Adresse permanente : https://www.biusante.parisdescartes.fr/patin/?do=pg&let=8062

(Consulté le 20/04/2024)

 

Le Collège de France [a] conserve un commentaire manuscrit de Guy Patin sur la Réponse de Théophraste Renaudot au libelle fait contre les consultations charitables pour les pauvres malades (Paris, 1641). Il l’a écrit à l’intention de René Moreau, auteur caché de la Défense de la Faculté de médecine de Paris, contre son calomniateur (Paris, 1641). [1][1][2][3]

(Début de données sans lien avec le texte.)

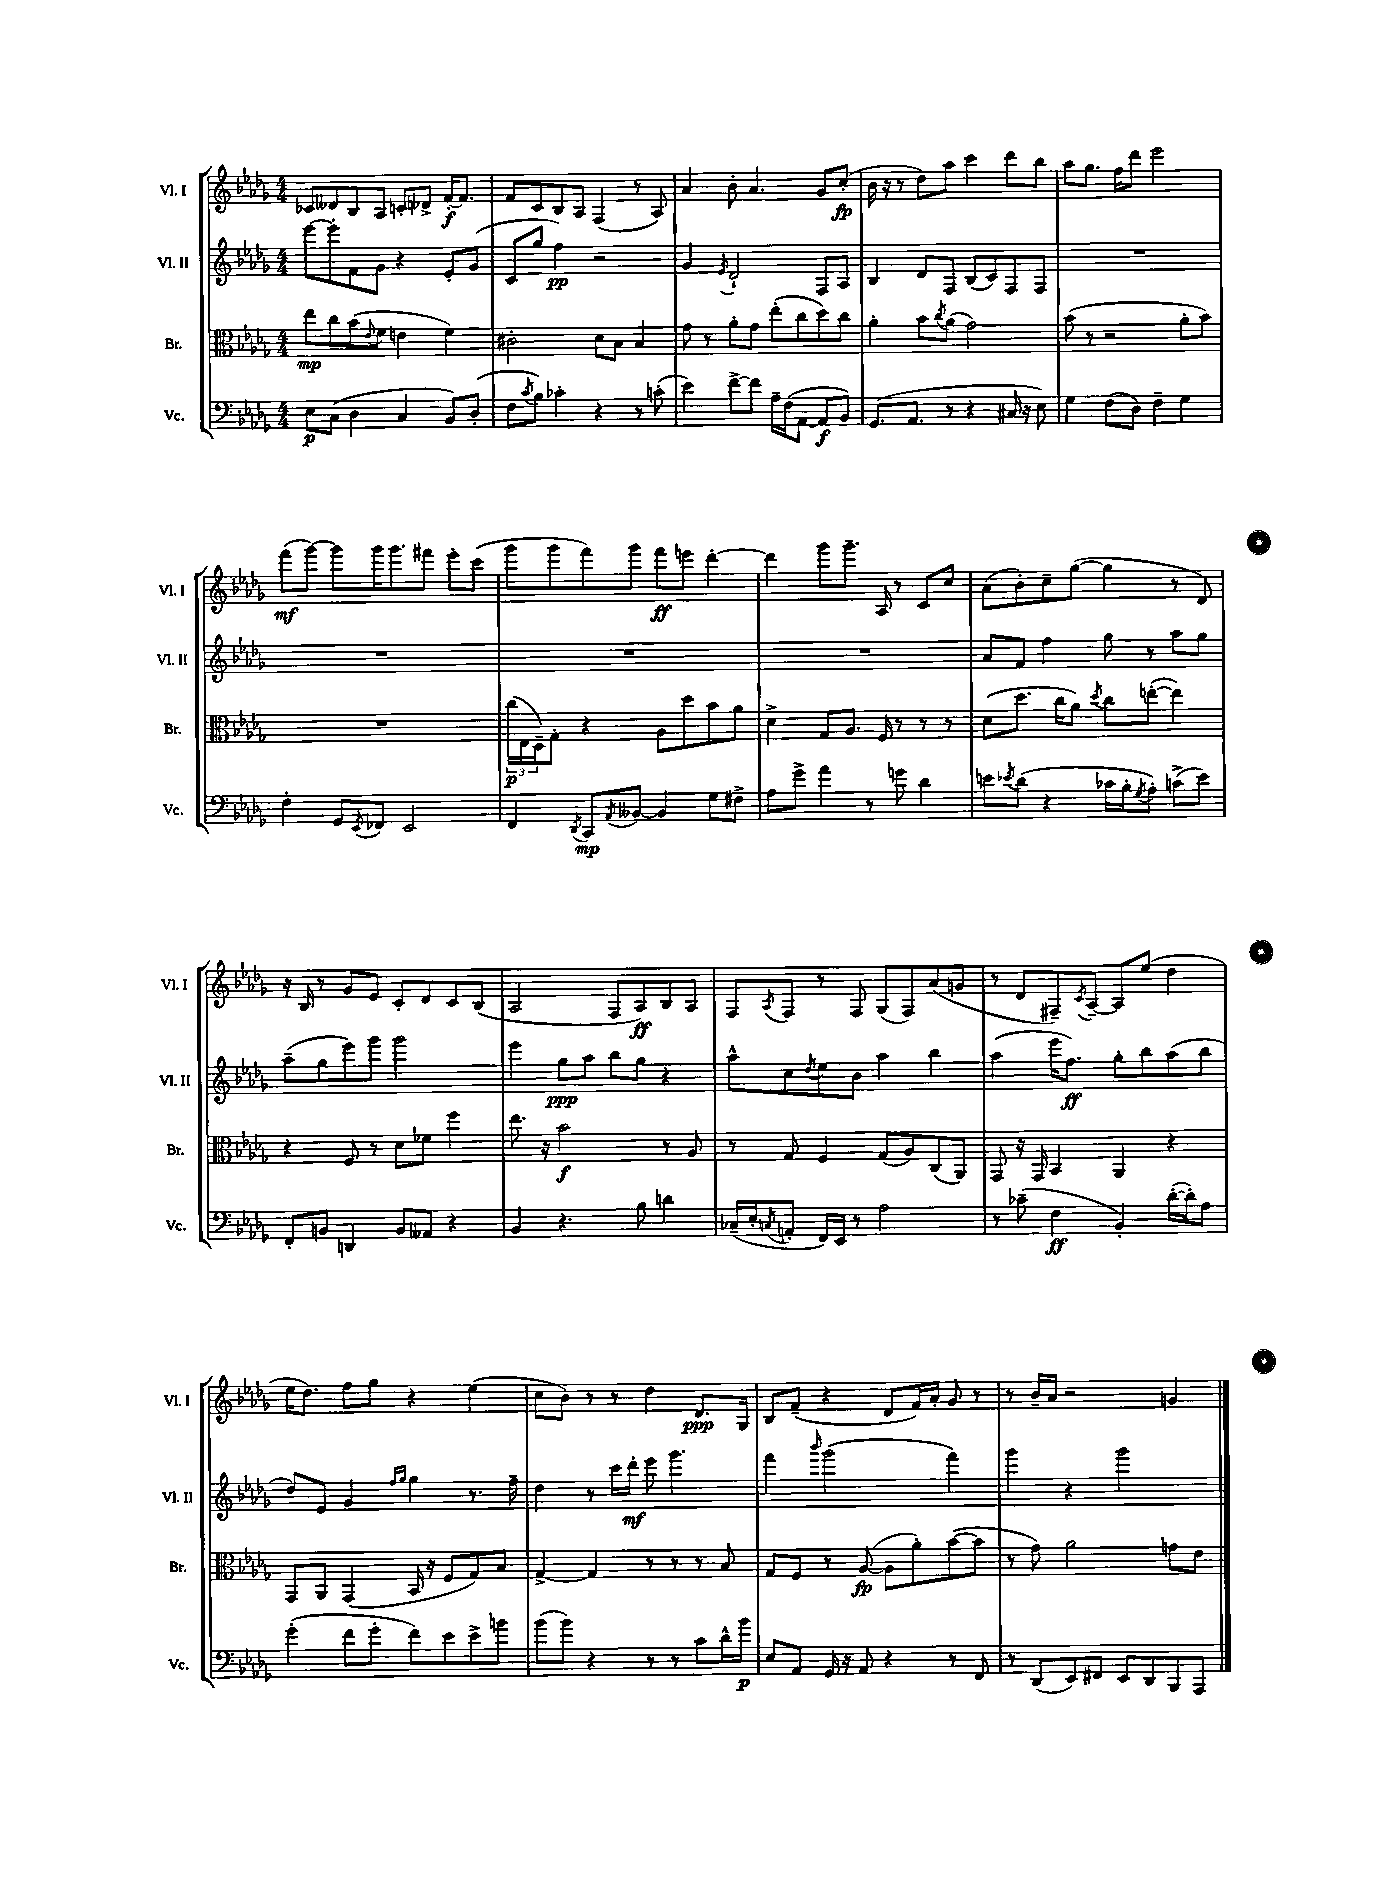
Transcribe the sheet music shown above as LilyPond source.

<<
\new StaffGroup <<
\new Staff = "s0" \with { instrumentName = "Vl. I" shortInstrumentName = "Vl. I" } {
    \clef treble \key des \major \numericTimeSignature \time 4/4
    ces'8 deses'8 bes8 aes8 c'8-. des'8-> f'16~-.\f f'8. |
    f'8 c'8 bes8 aes8 f4( r8 aes8) |
    aes'4 bes'8-. aes'4. ges'8 c''8-.\fp( |
    bes'16 r16 r8 des''8) aes''8 c'''4 des'''8 bes''8 |
    aes''8 ges''8. f''16 des'''8 ees'''2 |
    f'''8\mf( ges'''8~) ges'''8 ges'''16 ges'''8. fis'''8 ees'''8-. c'''8( |
    ges'''8 ges'''8 f'''8) ges'''8 f'''8\ff e'''8 des'''4~-. |
    des'''4 ges'''8 ges'''8.-- aes16 r8 c'8 c''8 |
    aes'8( bes'8-.) c''8-- ges''8~( ges''4 r8 des'8) |
    r16 bes16 r8 ges'8 ees'8 c'8-. des'8 c'8 bes8( |
    aes2 f8 aes8\ff) bes8 aes8 |
    f8 \acciaccatura { aes8 } f8 r8 f8 ges8( f8) aes'8( g'8 |
    r8 des'8 fis8--) \acciaccatura { c'8 } aes8~-- aes8 ees''8( des''4 |
    ees''16 des''8.) f''8 ges''8 r4 ees''4( |
    c''8 bes'8) r8 r8 des''4 des'8.\ppp ges16 |
    bes8 f'8--( r4 des'8 f'16) aes'16-. ges'8 r8 |
    r8 bes'16-- aes'16 r2 g'4 \bar "|." |
}
\new Staff = "s1" \with { instrumentName = "Vl. II" shortInstrumentName = "Vl. II" } {
    \clef treble \key des \major \numericTimeSignature \time 4/4
    ees'''8~ ees'''8-. f'8 ges'8 r4 ees'8-. ges'8( |
    c'8 ges''8 f''4\pp) r2 |
    ges'4 \acciaccatura { ees'8 } des'2-! f8 aes8 |
    bes4 des'8 f8 bes8( c'8) f8 f8 |
    R1 |
    R1 |
    R1 |
    R1 |
    aes'8 f'8 f''4 ges''8 r8 aes''8 ges''8 |
    aes''8--( ges''8 ees'''8) ges'''8 ges'''2 |
    ees'''4 ges''8\ppp aes''8 bes''8 ges''8 r4 |
    aes''8-^ c''8 \acciaccatura { des''8 } ees''8 bes'8 aes''4 bes''4 |
    aes''4( ees'''16 f''8.\ff) ges''8-. bes''8 aes''8( bes''8 |
    des''8) ees'8 ges'4 \grace { f''16 ges''16 } ges''4 r8. f''16-- |
    des''4 r8 c'''16 des'''16-.\mf ees'''8 ges'''4. |
    f'''4 \grace { bes'''16 } ges'''2( f'''4) |
    ges'''4 r4 ges'''2 \bar "|." |
}
\new Staff = "s2" \with { instrumentName = "Br." shortInstrumentName = "Br." } {
    \clef alto \key des \major \numericTimeSignature \time 4/4
    ees''8\mp c''8 bes'8( \appoggiatura { ees'8 } f'8 e'4 f'4) |
    cis'2-. des'8 bes8 bes4 |
    ges'8 r8 aes'8-. ges'8 ees''8-.( c''8 des''8) c''8 |
    aes'4-. bes'8 \acciaccatura { c''8 } aes'8( ges'2) |
    bes'8( r8 r2 aes'8-. bes'8) |
    R1 |
    \tuplet 3/2 { c''16\p( ees16 des16--) } ges8-. r4 aes8 des''8 bes'8 aes'8 |
    des'4-> ges8 aes8. f16 r8 r8 r8 |
    des'8( des''8. c''16 aes'8) \acciaccatura { des''8 } c''8 e''8~-.( e''4) |
    r4 f8 r8 des'8 fes'8 f''4 |
    ees''8. r16 bes'2\f r8 aes8 |
    r8 ges8 f4 ges8( aes8) c8( aes,8) |
    ges,8 r16 ges,16 bes,4 aes,4 r4 |
    ges,8 aes,8 ges,4( bes,16 r16 f8 ges8) bes8 |
    ges4~-> ges4 r8 r8 r8 bes8 |
    ges8 f8 r8 aes8~\fp( aes8 aes'8-.) bes'8~( bes'8 |
    r8 ges'8) aes'2 g'8 ees'8 \bar "|." |
}
\new Staff = "s3" \with { instrumentName = "Vc." shortInstrumentName = "Vc." } {
    \clef bass \key des \major \numericTimeSignature \time 4/4
    ees8\p c8( des4 c4 bes,8) des8-.( |
    f8 \acciaccatura { c'8 } bes8) ces'4-. r4 r8 c'8-.( |
    ees'4) f'8~-> f'8 aes16-- f16( aes,8~ aes,8\f bes,8) |
    ges,8.( aes,8. r8 r4 cis16 r16 ees8) |
    ges4 f8( des8) f4-- ges4 |
    f4-. ges,8 \acciaccatura { ees,8 } fes,8 ees,2 |
    f,4 \acciaccatura { des,8 } c,8\mp \acciaccatura { aes,8 } beses,8~ beses,4 ges8 fis8-> |
    aes8 ges'8-> aes'4 r8 g'8 des'4 |
    e'8 \acciaccatura { ees'8 } des'8( r4 ces'16 bes16-. \acciaccatura { ges8 } aes8-.) c'8->( ees'8) |
    f,8-. b,8 d,4 b,8 aeses,8 r4 |
    bes,4 r4. bes8 d'4 |
    ces16--( ees16-. \acciaccatura { c8 } a,8-. f,16) ees,16 r8 aes2 |
    r8 ces'8--( f4\ff bes,4-.) des'16~-.( des'16-.) aes8 |
    ges'4-.( f'8 ges'8-. f'8) ees'8 ees'8-> b'8 |
    bes'8( bes'8) r4 r8 r8 c'8 des'16-^ bes'16\p |
    ees8 aes,8 ges,16 r16 aes,8 r4 r8 f,8 |
    r8 des,8( ees,8) fis,8 ees,8 des,8 bes,,8 aes,,8 \bar "|." |
}
>>
>>
\layout { \context { \Score \remove "Bar_number_engraver" } }
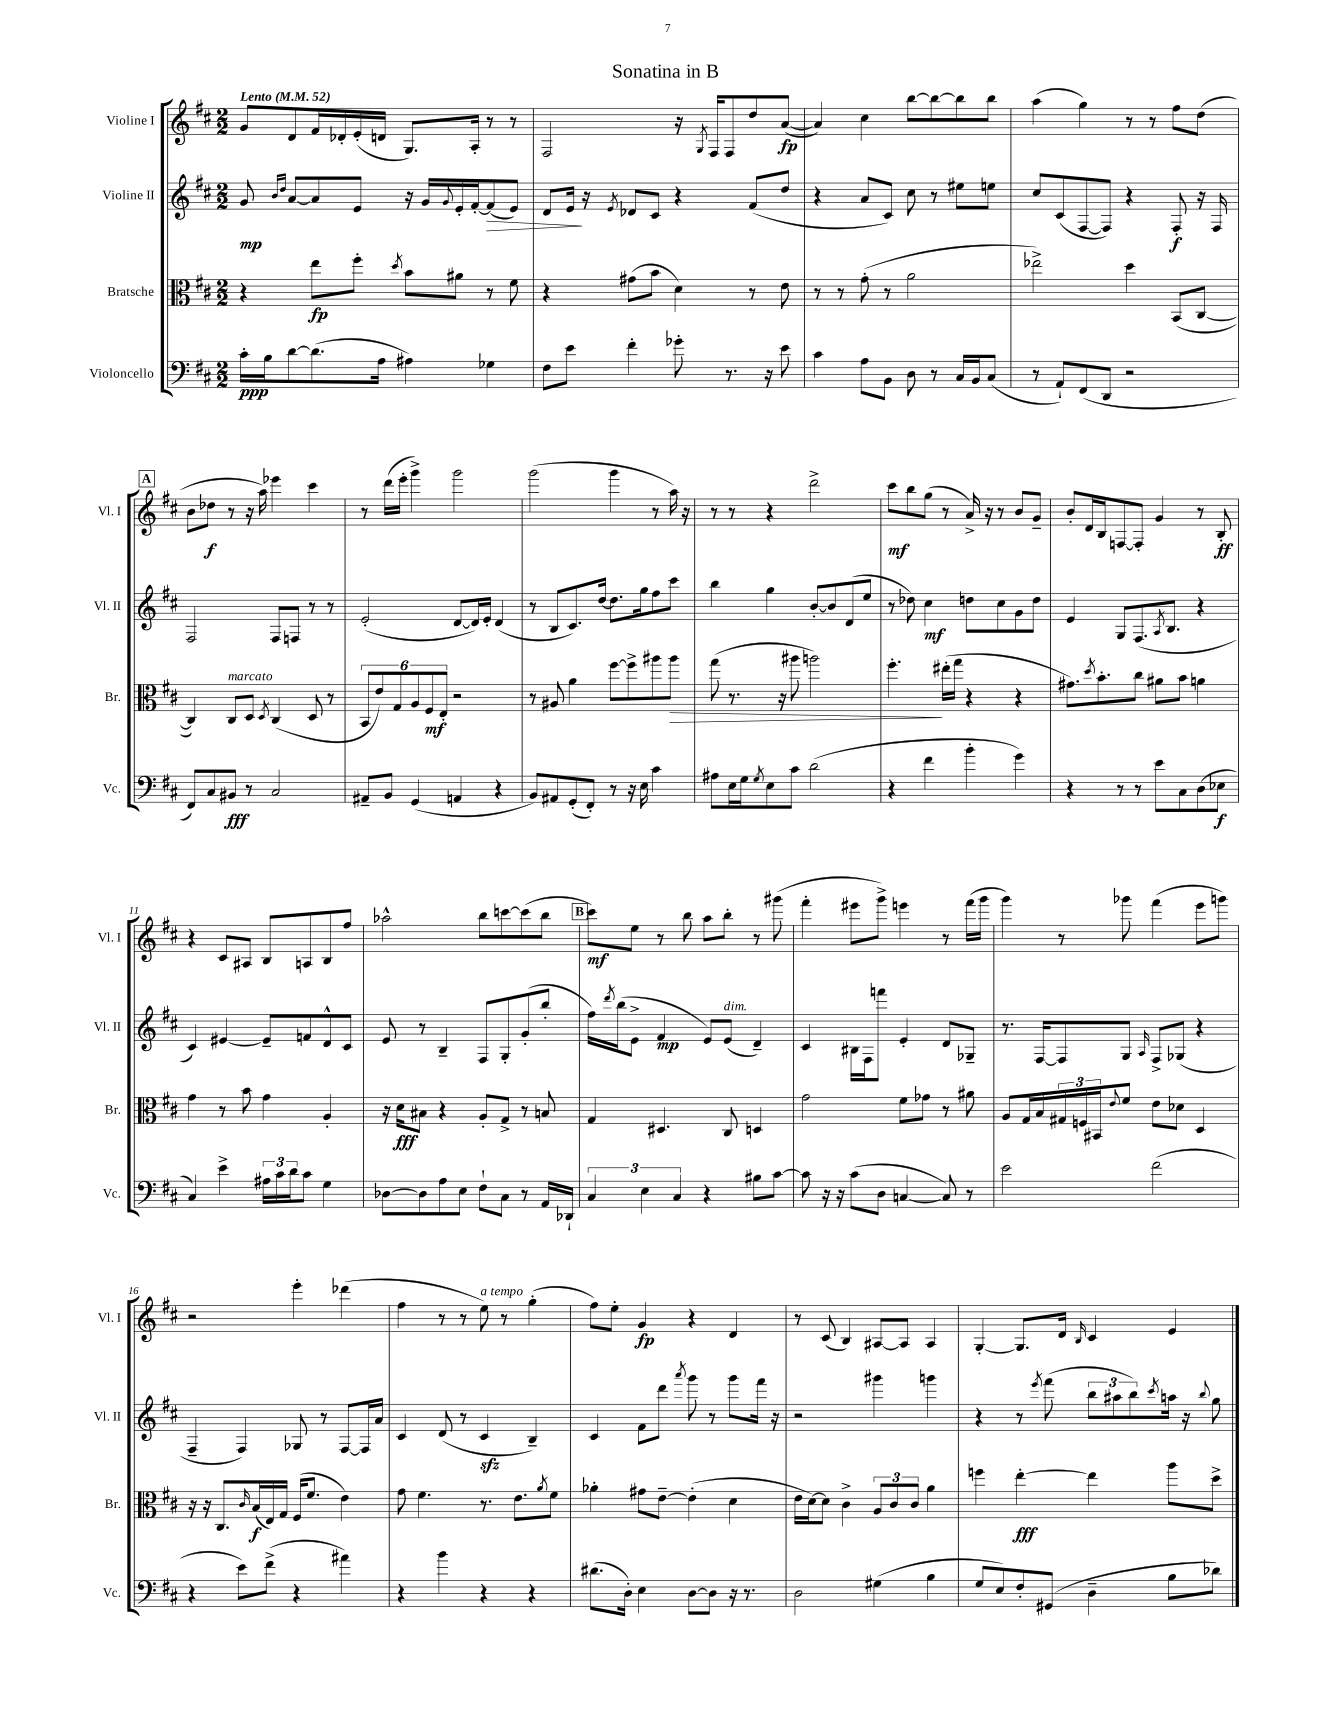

« Quand Renaudot parle, il dit des faussetés ou des mensonges, ou bien des sottises : et ideo [2] peut-on dire de lui ce qu’on disait de Nostradamus :

Nostradamus cum verba damus, nam fallere nostrum est,
Et cum verba damus nil nisi nostra damus
[3][4]

Quand il < vous > appelle fils d’un paysan de cent lieues d’ici, [4] outre qu’il est faux, ce n’est pas un déshonneur : Cato in proæmio libri de Re rustica ad filium : Virum bonum cum laudabant, ita laudabant, bonum agricolam, bonumque colonum : amplissime laudari existimabatur, qui ita laudabatur[5][5]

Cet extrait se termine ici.